[Available records Boundary: Start]

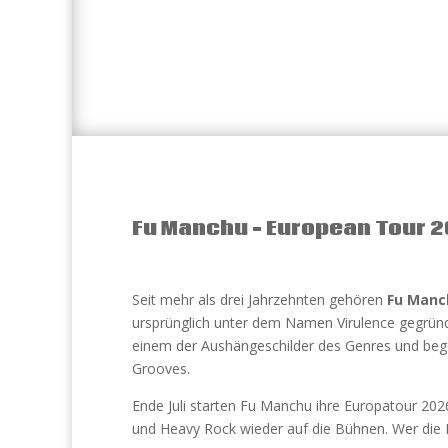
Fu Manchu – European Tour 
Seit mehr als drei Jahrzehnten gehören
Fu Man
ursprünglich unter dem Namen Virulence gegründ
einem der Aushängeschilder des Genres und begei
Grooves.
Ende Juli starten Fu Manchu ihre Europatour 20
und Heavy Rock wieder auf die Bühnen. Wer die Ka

[Available records Boundary: End]
[Available records Boundary: Start]

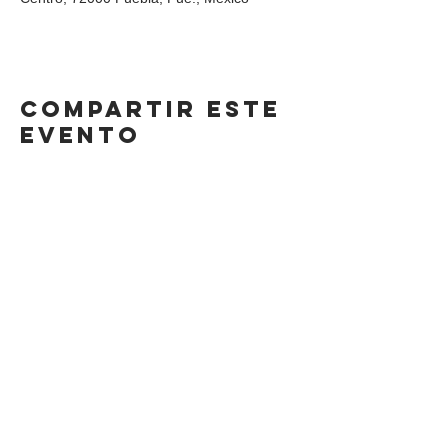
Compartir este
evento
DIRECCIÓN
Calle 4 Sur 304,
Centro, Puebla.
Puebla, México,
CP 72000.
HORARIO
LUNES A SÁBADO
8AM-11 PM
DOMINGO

[Available records Boundary: End]
[Available records Boundary: Start]

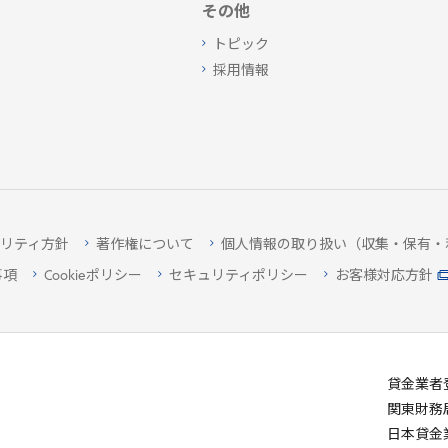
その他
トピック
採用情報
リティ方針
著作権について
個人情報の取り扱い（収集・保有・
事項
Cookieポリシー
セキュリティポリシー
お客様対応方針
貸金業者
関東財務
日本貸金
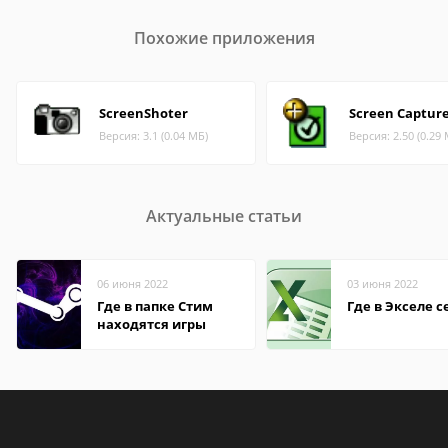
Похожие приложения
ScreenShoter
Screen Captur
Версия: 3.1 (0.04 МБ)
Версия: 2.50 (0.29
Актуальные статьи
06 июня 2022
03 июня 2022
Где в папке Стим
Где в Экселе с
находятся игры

[Available records Boundary: End]

- [Instruction]:
All lines of the material that contain the word "Manchu" should be listed.

- [Answer to the exercise]:
Fu Manchu – European Tour 
Ende Juli starten Fu Manchu ihre Europatour 20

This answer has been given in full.